Tra antropologia di un popolo in bilico tra due epoche e spassosa, satira antimilitare (dunque antiamericana), di soppiatto, il regista spiazza e cerca l’azzardo: ci sussurra che il denaro non ha valore in sé, che la democrazia americana forse non val bene una monarchia ultra centenaria, che la tv né è il braccio armato e non è progresso, perfino che gli States in fondo non sono democrazia, ma “il paese con più armi che persone”. Insomma, in Bhutan non tutti sono democratici, ma sanno perfettamente che se vis pacem non para bellum, sed pacem.
Sui titoli di coda, però, resta uno schematismo binario di discorso (l’Oriente come corpo sano, l’America come morbo infettante) che serve forse a rendere fumosa, manichea la polemica, mantenendo comunque intatto il tono da fiaba realista.

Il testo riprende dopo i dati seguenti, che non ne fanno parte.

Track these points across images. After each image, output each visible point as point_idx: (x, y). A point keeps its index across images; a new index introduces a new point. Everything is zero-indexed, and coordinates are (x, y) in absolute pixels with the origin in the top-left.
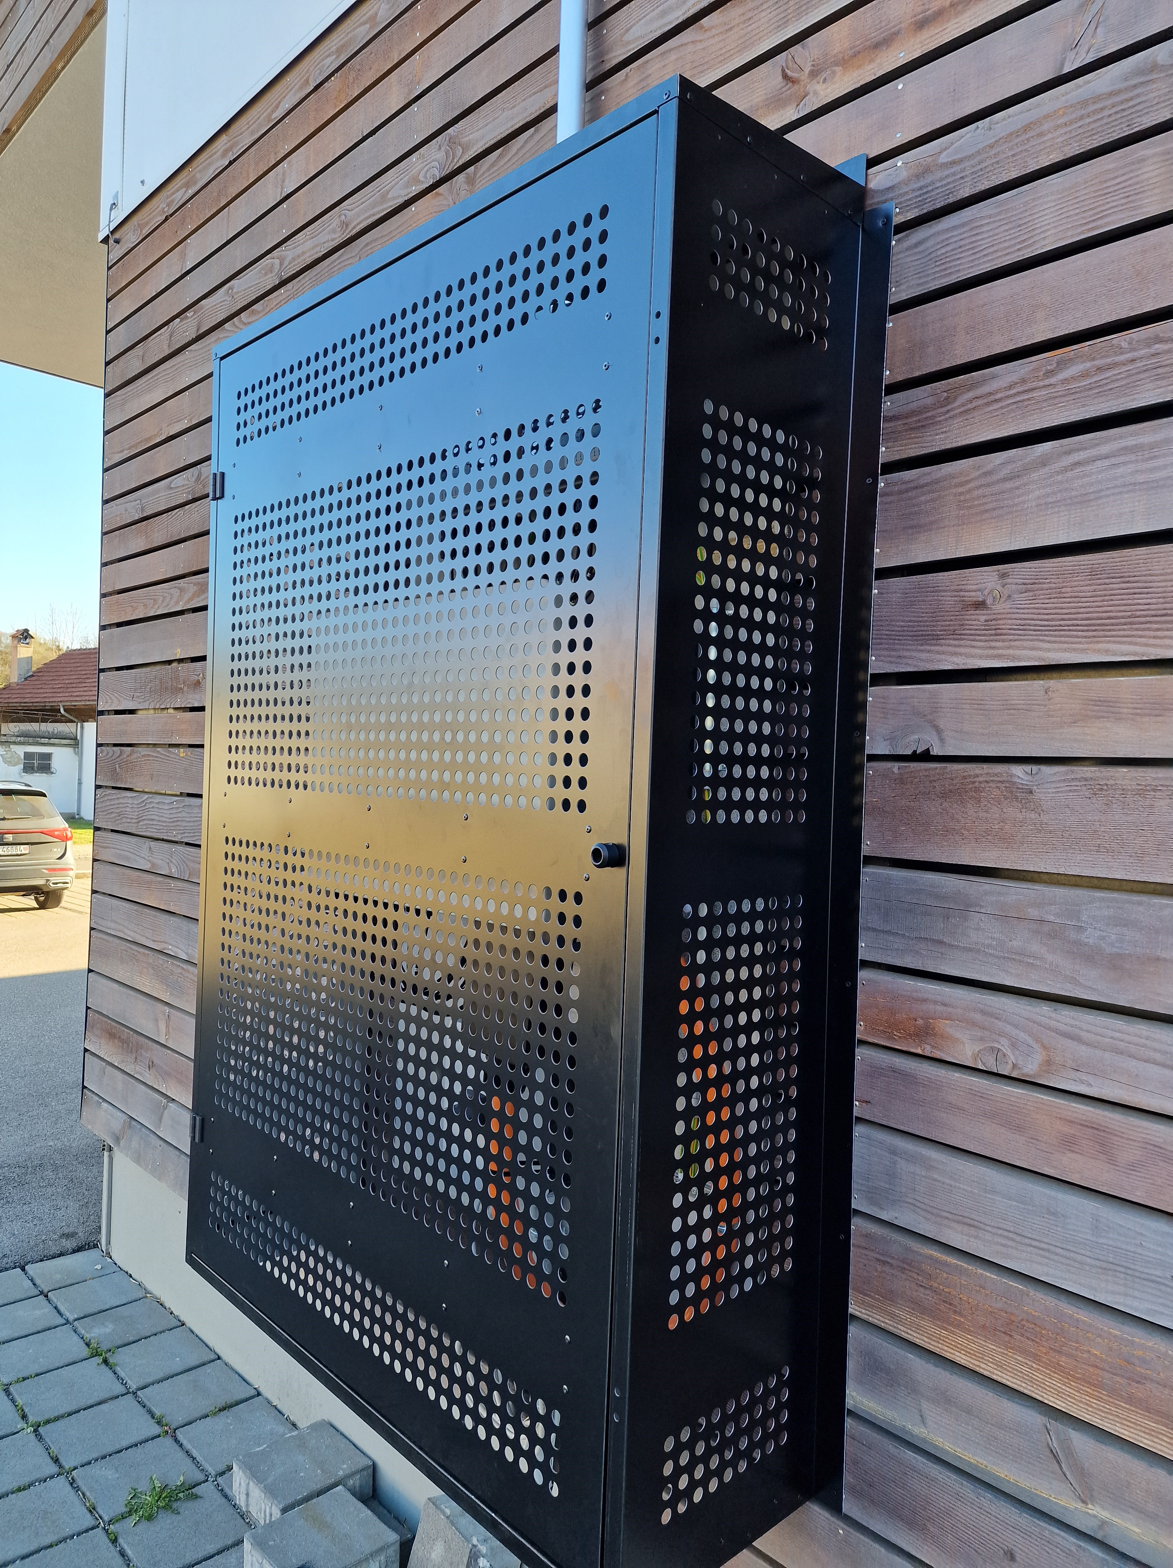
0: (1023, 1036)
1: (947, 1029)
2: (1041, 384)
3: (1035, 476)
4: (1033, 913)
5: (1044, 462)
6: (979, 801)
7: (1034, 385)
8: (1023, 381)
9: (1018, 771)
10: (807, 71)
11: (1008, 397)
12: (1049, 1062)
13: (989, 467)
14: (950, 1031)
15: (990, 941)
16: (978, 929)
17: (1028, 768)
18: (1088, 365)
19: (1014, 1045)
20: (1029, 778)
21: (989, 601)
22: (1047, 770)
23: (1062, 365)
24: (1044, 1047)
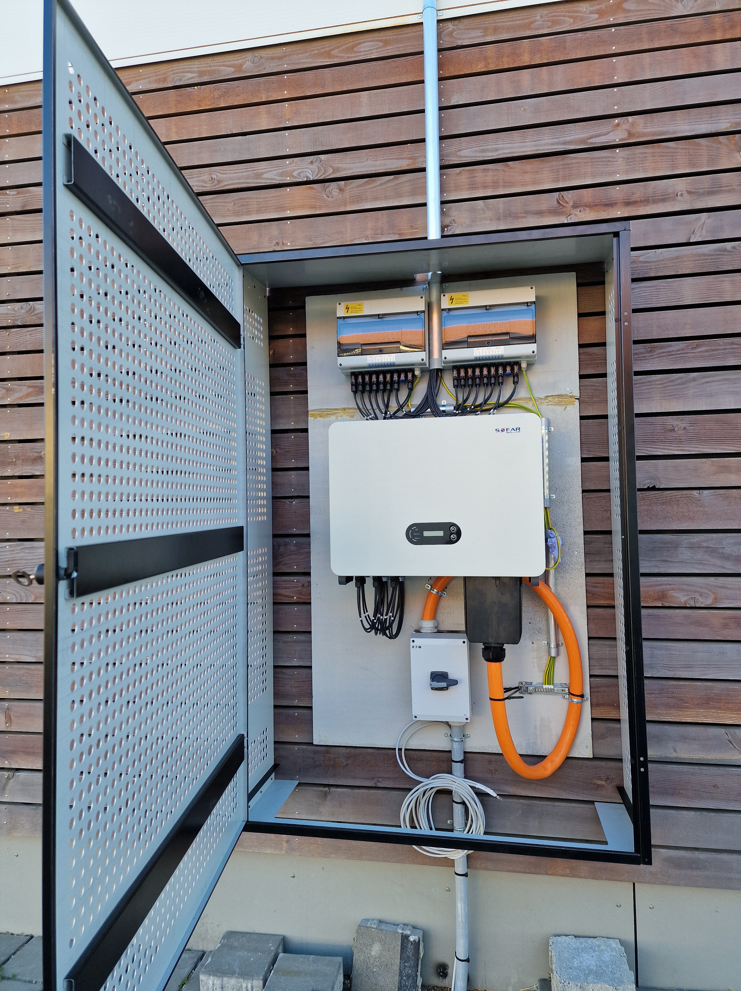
0: (705, 591)
1: (673, 594)
2: (691, 352)
3: (691, 384)
4: (705, 544)
5: (694, 380)
6: (679, 505)
7: (688, 351)
8: (683, 349)
9: (695, 493)
10: (571, 204)
11: (677, 354)
12: (716, 598)
13: (672, 379)
14: (675, 594)
15: (688, 557)
16: (682, 554)
17: (698, 491)
18: (709, 348)
19: (701, 595)
20: (699, 495)
21: (676, 429)
22: (706, 492)
23: (698, 346)
24: (713, 593)
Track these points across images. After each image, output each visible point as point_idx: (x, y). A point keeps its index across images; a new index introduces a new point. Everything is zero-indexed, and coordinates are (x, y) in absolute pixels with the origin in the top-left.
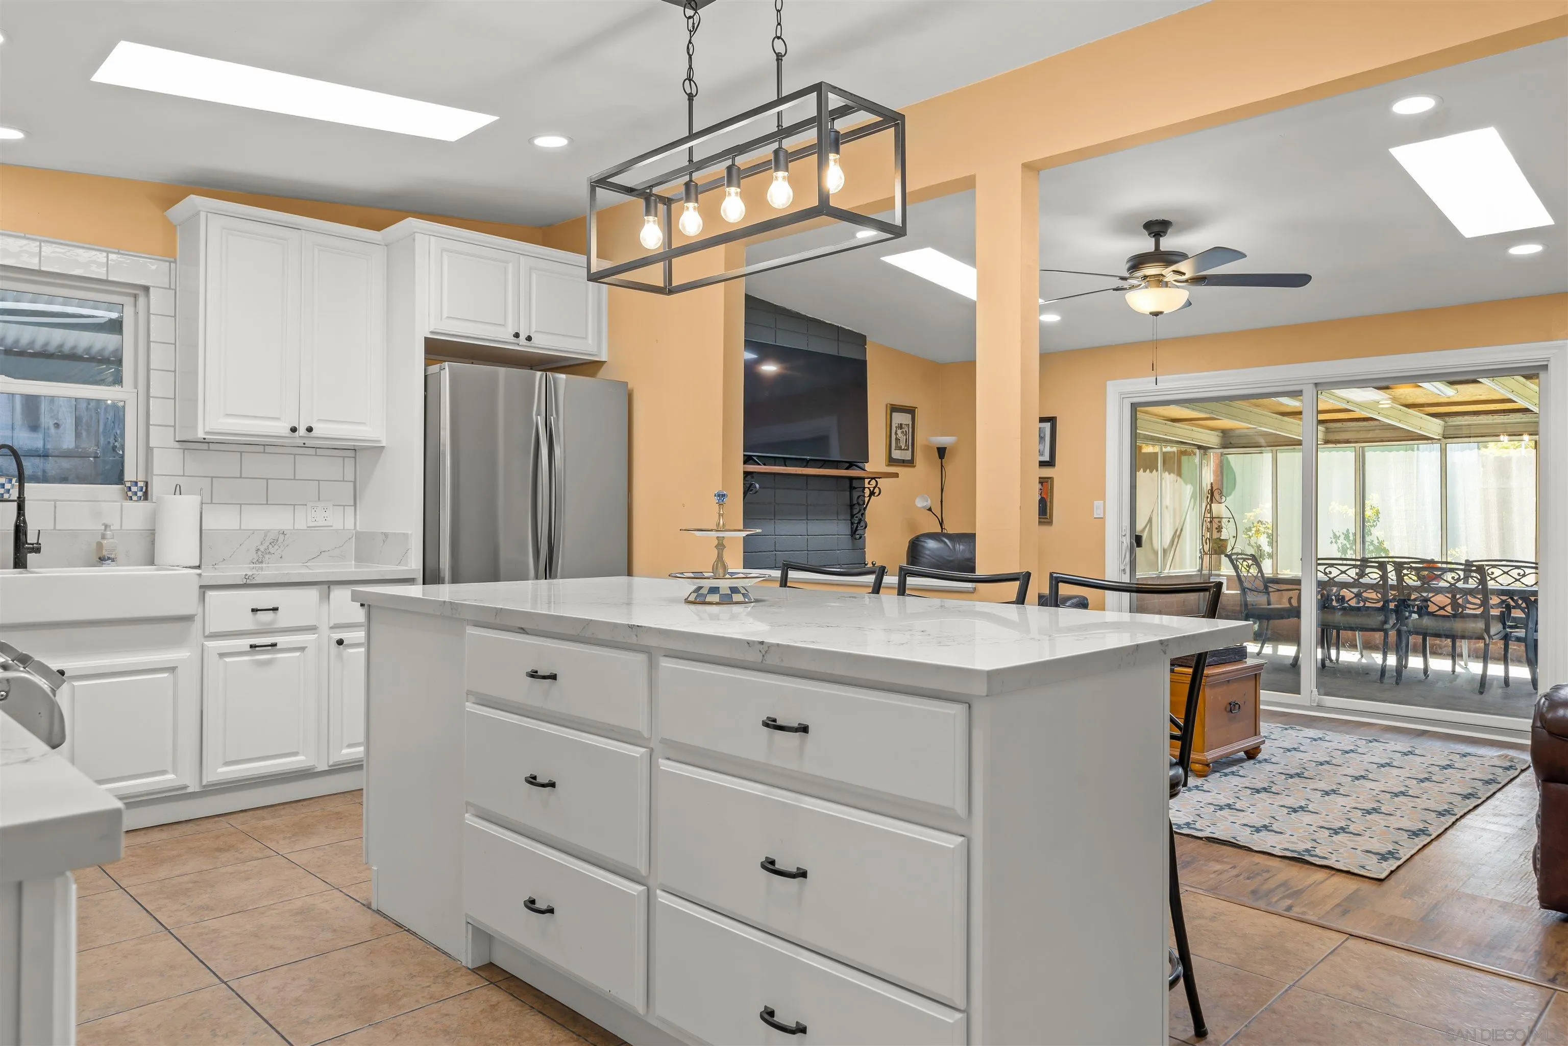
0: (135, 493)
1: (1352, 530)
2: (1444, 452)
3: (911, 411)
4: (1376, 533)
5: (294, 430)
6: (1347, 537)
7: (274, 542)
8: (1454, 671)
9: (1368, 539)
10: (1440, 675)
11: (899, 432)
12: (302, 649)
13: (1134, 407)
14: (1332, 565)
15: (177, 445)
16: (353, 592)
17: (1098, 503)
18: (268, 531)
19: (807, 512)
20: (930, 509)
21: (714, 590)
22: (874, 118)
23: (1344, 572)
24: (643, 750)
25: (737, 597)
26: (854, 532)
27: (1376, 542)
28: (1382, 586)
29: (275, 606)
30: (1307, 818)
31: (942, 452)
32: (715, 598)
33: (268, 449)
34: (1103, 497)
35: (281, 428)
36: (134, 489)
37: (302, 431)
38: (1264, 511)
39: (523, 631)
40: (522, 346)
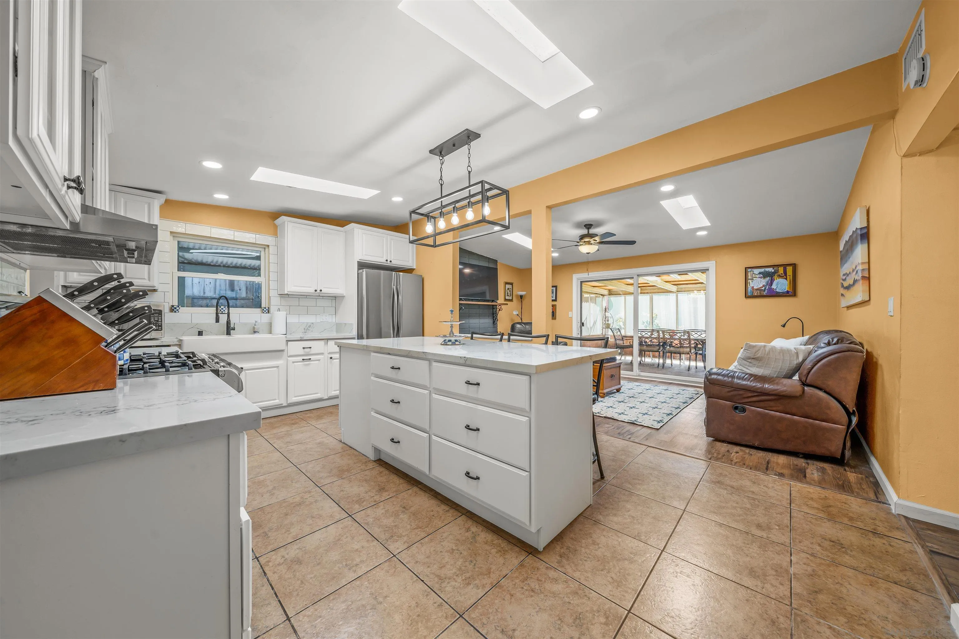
0: (265, 311)
1: (649, 321)
2: (677, 296)
3: (512, 284)
4: (656, 322)
5: (316, 291)
6: (647, 323)
7: (310, 326)
8: (680, 364)
9: (654, 323)
10: (676, 365)
11: (508, 290)
12: (319, 360)
13: (581, 282)
14: (643, 332)
15: (278, 296)
16: (335, 342)
17: (570, 313)
18: (307, 323)
19: (480, 316)
20: (518, 315)
21: (450, 341)
22: (500, 192)
23: (646, 334)
24: (427, 391)
25: (457, 343)
26: (494, 322)
27: (656, 324)
28: (658, 338)
29: (310, 347)
30: (635, 410)
31: (521, 297)
32: (450, 343)
33: (307, 297)
34: (572, 311)
35: (312, 290)
36: (265, 310)
37: (318, 291)
38: (622, 315)
39: (389, 354)
40: (389, 264)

Perché C’era una volta in Bhutan in realtà è una commedia corrosiva a un primo sguardo, reazionaria ad uno più profondo (com’è uno dei tre partiti che si presenta alle false elezioni), sicuramente esterofoba, su come la democrazia non sia il migliore dei sistemi politici, ma è comunque da costruire in tempi lunghissimi, fondandola su una coscienza civile che per attuarsi ha bisogno di decenni (secoli per guardare in casa nostra).
Ad ogni modo, oltre la coralità di protagonisti e la varietà dei sentieri narrativi (sceneggiatura dello stesso regista) rimane l'arditezza, non scontata, di denuncia e il rimpianto conservativo verso un patrimonio di tradizioni destinato a scomparire a suon di Coca Cola e film di James Bond.